L’accord entre Moscou et Kiev permet d’éviter une nouvelle guerre du gaz qui a affecté les approvisionnements européens début 2010. Photo d’archives Reuters
Le géant gazier russe Gazprom a annoncé hier avoir payé 2,9 milliards de dollars à son homologue ukrainien Naftogaz pour mettre fin à un long bras de fer judiciaire devant les juridictions internationales.
« Gazprom a effectué le versement de 2,9 milliards de dollars », a déclaré une porte-parole de cette entreprise. Naftogaz a confirmé avoir reçu cette somme. « Oui, l’Ukraine a reçu de Gazprom 2,918 milliards de dollars », a écrit sur Facebook le directeur exécutif de la compagnie ukrainienne Yuriy Vitrenko.
Le patron de Gazprom Alexeï Miller a dit la semaine dernière que le groupe russe avait accepté de payer l’amende de 2,6 milliards de dollars (2,9 milliards avec les pénalités) à laquelle l’avait condamné la cour d’arbitrage de Stockholm en février 2018. Naftogaz a pour sa part indiqué qu’il abandonnerait en échange toutes les autres poursuites judiciaires engagées devant les juridictions internationales. Ces déclarations sont intervenues peu après l’annonce selon laquelle un accord sur la prolongation du transit du gaz russe pour l’Europe via l’Ukraine a été trouvé par Moscou et Kiev, à l’issue des mois de difficiles négociations.

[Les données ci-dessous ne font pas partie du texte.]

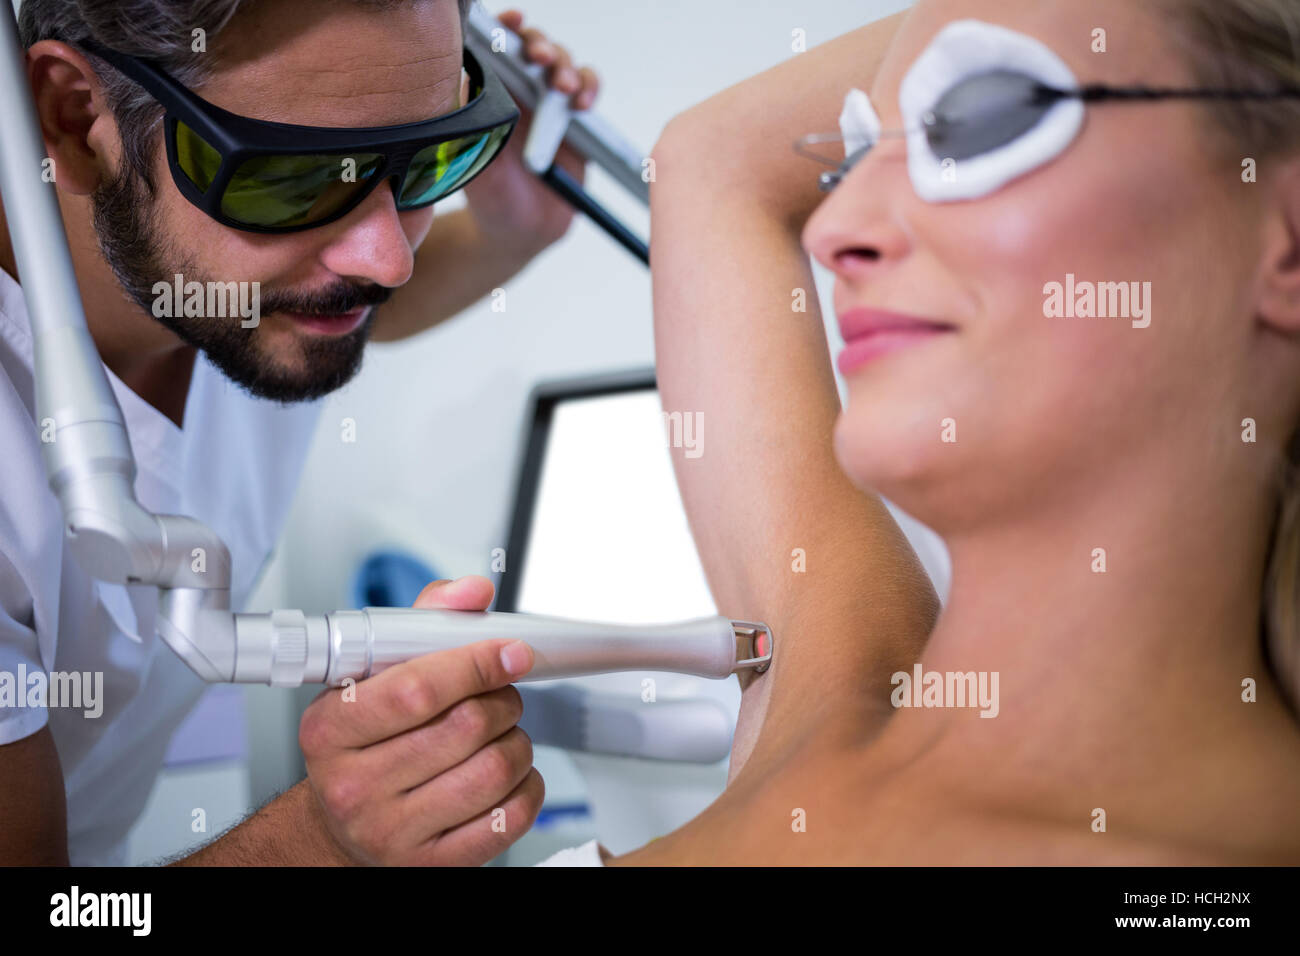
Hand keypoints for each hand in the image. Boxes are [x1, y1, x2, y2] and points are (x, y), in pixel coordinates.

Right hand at [298, 575, 543, 865]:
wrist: (341, 824)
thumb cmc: (363, 742)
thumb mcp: (372, 675)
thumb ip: (425, 622)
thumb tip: (473, 592)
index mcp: (331, 729)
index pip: (418, 689)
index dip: (476, 664)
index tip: (509, 652)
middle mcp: (354, 786)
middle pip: (465, 728)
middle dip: (501, 700)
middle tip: (500, 693)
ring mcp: (392, 831)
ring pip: (494, 770)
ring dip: (516, 741)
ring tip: (501, 733)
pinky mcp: (432, 864)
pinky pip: (508, 817)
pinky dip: (525, 786)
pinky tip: (508, 774)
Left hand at [464, 9, 600, 251]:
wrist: (520, 231)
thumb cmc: (491, 195)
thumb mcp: (474, 158)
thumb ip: (475, 122)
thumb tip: (471, 80)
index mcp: (489, 92)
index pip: (496, 47)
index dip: (505, 29)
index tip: (511, 24)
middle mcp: (519, 91)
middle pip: (533, 48)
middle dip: (541, 46)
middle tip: (542, 59)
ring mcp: (549, 105)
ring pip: (563, 65)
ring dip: (566, 68)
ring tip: (564, 88)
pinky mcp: (575, 122)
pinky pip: (588, 91)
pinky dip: (589, 88)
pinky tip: (582, 104)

La cour d’arbitrage de Stockholm avait été saisie dans ce dossier aux multiples facettes après l’arrivée au pouvoir en Ukraine de dirigeants pro-occidentaux en 2014. La condamnation était censée solder tous les contentieux entre Gazprom et Naftogaz, mais d’autres s’y étaient ajoutés ensuite à mesure que les relations ukraino-russes plongeaient.
L’accord entre Moscou et Kiev permet d’éviter une nouvelle guerre du gaz, qui avait marqué les relations entre l’Ukraine et la Russie dans les années 2000. Le contrat en vigueur avait lui-même été signé à l’issue d’une précédente crise gazière, qui avait affecté les approvisionnements européens début 2010. Si l’Europe reste très dépendante du gaz russe (35 % de sa consommation), elle l’est beaucoup moins du transit ukrainien, qui a diminué de 40 % ces quinze dernières années avec la construction de gazoducs contournant l’Ukraine.
Ingérence américaine
Par ailleurs, le gazoduc russe Nord Stream 2 sera mis en service avant 2020, en dépit des sanctions américaines contre les entreprises associées à sa construction, a assuré hier le ministre russe de l’Énergie, Alexandre Novak. « Avant la fin 2020, Nord Stream 2 sera mis en service », a déclaré M. Novak à la presse.
Le président américain Donald Trump a promulgué la semaine dernière une loi imposant des sanctions aux entreprises associées à la construction de Nord Stream 2 et d’un autre gazoduc russe, TurkStream, estimant que ces ouvrages vont accroître la dépendance des Européens au gaz russe et ainsi renforcer l’influence de Moscou. Ces sanctions ont été condamnées par l’Allemagne, le principal bénéficiaire de Nord Stream 2, comme par l’Union européenne, qui dénoncent une « ingérence » américaine dans les affaires européennes.
Quasiment achevé, Nord Stream 2 doit permettre de doubler les livraisons directes de gaz naturel russe vers l’Europe occidentale en passant sous la mer Baltique pour arriver en Allemagne.